Task description:
Your task is to copy each line of the records that includes the string "https".

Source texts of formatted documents
★ ★ ★
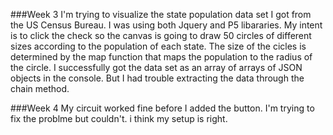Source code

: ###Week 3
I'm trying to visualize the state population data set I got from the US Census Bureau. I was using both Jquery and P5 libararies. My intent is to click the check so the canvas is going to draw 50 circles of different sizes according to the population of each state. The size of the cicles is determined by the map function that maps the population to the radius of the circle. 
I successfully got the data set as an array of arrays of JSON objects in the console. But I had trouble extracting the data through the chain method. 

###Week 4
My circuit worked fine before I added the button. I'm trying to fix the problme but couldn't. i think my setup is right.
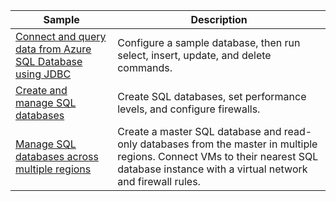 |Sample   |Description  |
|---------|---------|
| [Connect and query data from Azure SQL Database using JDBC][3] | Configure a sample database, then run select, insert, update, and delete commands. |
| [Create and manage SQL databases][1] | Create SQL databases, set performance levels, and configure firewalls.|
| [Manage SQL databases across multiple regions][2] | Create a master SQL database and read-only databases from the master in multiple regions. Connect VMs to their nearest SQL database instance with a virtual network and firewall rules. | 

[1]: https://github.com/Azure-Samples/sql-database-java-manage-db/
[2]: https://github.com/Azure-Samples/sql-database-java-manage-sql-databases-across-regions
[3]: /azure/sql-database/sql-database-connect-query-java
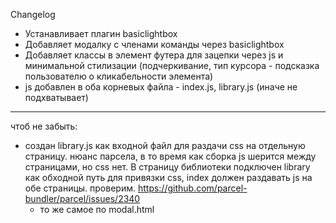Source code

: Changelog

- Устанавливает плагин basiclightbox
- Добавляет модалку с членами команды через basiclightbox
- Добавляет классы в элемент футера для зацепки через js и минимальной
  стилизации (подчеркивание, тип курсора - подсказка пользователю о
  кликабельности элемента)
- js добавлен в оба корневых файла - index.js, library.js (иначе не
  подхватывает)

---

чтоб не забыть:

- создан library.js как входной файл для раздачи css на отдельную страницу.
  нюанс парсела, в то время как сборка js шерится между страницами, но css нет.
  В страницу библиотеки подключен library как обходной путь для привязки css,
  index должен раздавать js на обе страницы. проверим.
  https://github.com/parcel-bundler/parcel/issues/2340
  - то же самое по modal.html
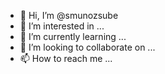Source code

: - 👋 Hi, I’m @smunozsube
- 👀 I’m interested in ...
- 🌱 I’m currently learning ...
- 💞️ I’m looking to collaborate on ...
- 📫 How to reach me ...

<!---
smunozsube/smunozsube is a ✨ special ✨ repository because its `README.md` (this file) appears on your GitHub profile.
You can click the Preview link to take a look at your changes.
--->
★ ★ ★
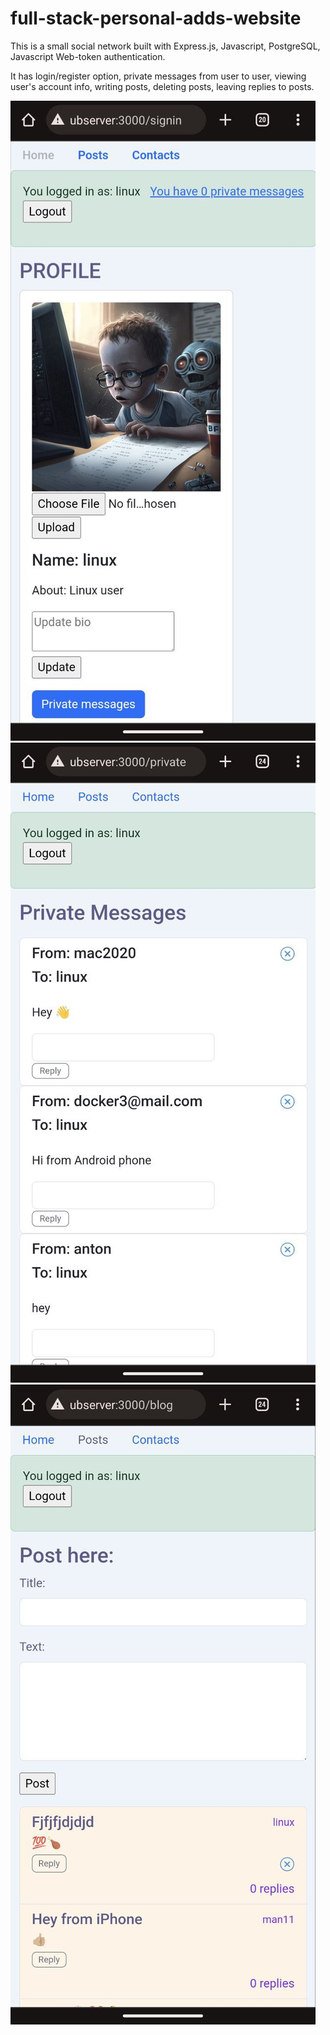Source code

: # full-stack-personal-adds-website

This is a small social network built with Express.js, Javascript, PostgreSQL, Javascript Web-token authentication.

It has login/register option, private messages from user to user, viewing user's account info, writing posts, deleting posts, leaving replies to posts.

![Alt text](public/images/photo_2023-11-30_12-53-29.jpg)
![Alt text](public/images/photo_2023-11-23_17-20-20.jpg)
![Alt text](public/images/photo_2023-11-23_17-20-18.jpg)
★ ★ ★
Exercise solution:
[1]: https://github.com/Azure-Samples/sql-database-java-manage-db/
[2]: https://github.com/Azure-Samples/sql-database-java-manage-sql-databases-across-regions
  https://github.com/parcel-bundler/parcel/issues/2340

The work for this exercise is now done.